_PROBLEM REQUIREMENTS_:
Count the lines of the items below that contain the string "kern". Treat the match as case-sensitive, and reply with the number alone.

_TASK INPUT_:
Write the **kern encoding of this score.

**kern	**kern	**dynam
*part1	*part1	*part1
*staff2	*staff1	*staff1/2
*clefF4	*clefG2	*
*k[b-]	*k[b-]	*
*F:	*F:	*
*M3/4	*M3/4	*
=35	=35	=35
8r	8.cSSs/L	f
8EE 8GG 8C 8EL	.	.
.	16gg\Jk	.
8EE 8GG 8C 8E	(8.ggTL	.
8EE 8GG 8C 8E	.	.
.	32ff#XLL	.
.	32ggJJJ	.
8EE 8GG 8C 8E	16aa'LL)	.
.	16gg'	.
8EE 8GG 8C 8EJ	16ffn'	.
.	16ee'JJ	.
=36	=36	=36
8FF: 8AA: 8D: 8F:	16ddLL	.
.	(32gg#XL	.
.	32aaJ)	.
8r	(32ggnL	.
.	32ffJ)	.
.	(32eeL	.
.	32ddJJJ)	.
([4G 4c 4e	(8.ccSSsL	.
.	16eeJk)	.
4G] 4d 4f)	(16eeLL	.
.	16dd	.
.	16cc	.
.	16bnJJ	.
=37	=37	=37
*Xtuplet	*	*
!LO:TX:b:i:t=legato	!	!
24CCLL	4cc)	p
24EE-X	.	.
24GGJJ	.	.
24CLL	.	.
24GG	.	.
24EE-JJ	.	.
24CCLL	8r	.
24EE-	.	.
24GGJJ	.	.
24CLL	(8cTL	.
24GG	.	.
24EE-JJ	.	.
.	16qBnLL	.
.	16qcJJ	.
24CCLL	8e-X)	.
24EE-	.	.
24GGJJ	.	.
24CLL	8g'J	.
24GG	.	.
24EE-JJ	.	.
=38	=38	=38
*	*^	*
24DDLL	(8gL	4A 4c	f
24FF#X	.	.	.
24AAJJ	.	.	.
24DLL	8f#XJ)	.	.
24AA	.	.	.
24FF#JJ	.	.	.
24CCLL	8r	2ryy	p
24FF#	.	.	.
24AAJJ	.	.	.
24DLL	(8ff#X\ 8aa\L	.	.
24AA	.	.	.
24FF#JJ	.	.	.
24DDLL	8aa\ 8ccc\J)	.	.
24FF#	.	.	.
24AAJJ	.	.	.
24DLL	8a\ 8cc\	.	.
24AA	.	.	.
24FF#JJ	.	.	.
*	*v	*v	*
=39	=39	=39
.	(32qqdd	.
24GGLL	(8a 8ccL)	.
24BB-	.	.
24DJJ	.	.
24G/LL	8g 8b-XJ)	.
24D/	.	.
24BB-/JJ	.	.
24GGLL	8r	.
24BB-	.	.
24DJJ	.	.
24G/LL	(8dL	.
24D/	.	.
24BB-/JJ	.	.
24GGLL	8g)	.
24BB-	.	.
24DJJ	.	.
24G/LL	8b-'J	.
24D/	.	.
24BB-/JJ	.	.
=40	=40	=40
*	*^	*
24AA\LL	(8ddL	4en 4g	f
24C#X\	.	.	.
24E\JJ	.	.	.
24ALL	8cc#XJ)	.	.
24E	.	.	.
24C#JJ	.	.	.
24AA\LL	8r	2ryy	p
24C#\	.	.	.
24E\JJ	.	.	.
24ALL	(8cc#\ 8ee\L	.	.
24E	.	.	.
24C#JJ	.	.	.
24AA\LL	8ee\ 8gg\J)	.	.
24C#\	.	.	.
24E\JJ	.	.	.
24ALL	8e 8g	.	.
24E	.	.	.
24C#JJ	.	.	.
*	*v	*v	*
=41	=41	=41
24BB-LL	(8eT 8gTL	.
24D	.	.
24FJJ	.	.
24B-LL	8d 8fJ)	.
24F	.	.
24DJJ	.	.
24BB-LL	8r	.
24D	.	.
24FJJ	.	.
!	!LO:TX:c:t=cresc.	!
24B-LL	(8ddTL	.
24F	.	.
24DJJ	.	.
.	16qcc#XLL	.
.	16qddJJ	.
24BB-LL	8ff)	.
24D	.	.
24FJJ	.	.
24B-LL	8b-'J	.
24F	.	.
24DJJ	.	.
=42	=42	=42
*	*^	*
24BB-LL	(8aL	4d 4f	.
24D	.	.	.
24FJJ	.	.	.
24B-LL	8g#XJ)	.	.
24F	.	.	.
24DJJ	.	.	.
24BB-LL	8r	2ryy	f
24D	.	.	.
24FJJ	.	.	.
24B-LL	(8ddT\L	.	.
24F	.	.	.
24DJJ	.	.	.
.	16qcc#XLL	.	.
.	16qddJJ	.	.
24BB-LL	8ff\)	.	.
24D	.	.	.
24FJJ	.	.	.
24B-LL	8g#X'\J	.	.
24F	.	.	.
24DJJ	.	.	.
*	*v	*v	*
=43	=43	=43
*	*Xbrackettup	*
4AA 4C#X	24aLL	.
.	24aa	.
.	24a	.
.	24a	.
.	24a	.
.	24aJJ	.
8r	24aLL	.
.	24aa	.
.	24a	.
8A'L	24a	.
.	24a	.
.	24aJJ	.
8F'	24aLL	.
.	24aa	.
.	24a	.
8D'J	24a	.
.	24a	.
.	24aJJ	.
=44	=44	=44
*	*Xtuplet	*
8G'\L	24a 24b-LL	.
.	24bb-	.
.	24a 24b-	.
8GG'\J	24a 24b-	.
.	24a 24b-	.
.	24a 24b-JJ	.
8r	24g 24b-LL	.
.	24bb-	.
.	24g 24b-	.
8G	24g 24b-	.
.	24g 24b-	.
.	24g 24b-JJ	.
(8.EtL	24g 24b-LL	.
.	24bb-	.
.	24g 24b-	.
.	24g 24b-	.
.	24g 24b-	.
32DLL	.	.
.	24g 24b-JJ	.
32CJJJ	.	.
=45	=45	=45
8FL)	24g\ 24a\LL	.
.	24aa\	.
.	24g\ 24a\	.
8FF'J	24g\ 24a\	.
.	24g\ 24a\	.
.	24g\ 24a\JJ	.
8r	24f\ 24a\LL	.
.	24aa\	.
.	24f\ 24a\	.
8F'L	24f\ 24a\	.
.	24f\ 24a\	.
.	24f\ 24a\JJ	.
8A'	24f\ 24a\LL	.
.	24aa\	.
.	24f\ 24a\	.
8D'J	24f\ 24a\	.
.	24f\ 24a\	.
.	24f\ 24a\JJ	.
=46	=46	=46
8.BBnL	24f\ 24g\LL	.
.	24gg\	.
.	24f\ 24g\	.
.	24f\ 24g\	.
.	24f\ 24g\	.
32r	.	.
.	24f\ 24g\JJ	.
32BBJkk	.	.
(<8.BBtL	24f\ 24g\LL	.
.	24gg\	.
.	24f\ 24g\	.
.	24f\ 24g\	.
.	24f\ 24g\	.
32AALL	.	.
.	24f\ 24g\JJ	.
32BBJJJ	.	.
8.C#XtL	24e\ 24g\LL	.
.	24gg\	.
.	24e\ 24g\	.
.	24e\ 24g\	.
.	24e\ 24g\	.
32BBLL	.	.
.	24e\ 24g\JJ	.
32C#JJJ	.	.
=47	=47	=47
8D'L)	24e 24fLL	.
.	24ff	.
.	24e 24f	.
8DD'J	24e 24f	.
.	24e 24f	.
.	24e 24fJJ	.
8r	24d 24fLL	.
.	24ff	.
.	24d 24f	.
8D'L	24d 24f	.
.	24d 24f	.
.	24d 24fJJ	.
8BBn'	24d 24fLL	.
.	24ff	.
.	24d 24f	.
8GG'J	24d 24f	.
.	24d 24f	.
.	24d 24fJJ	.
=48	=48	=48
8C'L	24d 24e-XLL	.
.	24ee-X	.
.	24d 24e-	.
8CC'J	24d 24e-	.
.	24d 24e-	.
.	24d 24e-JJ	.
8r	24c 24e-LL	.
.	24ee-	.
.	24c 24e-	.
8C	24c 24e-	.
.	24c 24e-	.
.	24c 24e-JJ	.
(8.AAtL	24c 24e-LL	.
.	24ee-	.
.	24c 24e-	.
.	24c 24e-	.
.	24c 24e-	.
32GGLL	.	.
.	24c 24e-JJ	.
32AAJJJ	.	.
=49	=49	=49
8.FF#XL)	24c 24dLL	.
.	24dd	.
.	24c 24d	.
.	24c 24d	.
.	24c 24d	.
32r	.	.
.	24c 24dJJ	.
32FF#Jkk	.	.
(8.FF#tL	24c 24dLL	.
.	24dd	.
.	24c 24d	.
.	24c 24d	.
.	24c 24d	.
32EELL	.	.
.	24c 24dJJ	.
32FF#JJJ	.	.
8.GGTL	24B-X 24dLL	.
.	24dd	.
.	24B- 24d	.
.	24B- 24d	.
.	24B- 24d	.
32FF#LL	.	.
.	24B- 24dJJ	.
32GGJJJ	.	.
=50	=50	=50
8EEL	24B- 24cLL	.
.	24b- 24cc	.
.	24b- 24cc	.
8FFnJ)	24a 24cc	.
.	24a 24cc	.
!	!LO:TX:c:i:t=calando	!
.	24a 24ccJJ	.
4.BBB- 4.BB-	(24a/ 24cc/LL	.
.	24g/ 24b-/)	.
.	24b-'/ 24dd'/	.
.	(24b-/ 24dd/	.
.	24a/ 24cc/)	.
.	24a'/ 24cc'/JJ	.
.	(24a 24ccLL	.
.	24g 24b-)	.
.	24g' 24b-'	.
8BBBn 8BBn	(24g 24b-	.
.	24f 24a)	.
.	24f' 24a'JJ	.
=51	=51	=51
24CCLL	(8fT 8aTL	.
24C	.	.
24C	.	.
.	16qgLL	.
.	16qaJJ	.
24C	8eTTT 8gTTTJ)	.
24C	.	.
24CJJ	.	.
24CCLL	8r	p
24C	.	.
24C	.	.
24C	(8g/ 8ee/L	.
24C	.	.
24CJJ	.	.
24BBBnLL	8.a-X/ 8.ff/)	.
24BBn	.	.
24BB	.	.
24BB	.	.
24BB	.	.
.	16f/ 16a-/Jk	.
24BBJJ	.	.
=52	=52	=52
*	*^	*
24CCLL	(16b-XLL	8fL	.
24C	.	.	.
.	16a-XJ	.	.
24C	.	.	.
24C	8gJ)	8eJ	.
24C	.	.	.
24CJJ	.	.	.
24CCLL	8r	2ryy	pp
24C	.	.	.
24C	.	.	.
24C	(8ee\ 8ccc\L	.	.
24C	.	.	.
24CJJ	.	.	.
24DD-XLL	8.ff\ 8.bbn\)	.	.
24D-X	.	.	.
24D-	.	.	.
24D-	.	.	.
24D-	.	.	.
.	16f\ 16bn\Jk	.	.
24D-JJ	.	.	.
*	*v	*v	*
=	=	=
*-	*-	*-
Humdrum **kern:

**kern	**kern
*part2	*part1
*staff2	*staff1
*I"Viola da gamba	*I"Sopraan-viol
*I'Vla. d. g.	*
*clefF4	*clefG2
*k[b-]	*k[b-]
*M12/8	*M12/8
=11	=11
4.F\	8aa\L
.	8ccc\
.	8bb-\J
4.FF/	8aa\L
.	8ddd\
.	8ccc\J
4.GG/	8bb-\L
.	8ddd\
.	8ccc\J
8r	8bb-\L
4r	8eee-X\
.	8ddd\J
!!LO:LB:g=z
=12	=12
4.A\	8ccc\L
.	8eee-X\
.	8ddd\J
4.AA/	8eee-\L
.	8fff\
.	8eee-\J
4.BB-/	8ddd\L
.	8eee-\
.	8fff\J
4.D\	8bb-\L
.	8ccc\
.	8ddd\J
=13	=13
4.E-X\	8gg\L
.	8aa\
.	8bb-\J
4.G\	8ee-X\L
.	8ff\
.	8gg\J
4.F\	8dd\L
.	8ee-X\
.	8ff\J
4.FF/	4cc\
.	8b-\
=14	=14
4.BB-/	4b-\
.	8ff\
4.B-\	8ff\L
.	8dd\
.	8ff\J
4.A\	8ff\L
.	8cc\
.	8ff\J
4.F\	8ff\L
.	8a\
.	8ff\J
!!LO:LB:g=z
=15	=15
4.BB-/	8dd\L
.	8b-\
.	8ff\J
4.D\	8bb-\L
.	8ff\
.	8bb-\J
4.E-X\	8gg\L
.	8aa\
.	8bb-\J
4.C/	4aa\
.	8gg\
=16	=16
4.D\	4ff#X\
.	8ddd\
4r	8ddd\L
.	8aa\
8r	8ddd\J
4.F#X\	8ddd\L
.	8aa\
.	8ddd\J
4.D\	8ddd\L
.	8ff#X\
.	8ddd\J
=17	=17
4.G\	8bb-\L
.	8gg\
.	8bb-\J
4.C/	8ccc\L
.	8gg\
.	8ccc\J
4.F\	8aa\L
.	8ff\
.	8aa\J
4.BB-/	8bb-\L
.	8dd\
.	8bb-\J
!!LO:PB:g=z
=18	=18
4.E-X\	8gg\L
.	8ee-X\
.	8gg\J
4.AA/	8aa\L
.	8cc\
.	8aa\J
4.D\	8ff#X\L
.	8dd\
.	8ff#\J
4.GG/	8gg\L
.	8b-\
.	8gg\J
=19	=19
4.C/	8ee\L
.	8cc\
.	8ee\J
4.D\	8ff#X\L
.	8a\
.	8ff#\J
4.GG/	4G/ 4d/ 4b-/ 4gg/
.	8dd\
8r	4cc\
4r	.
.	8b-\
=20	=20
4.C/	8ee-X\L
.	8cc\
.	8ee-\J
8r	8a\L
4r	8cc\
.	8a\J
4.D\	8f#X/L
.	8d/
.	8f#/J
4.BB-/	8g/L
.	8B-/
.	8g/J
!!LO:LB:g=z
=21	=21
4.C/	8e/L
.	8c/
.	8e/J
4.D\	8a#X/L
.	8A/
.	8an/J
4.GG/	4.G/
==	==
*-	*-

_TASK SOLUTION_:
4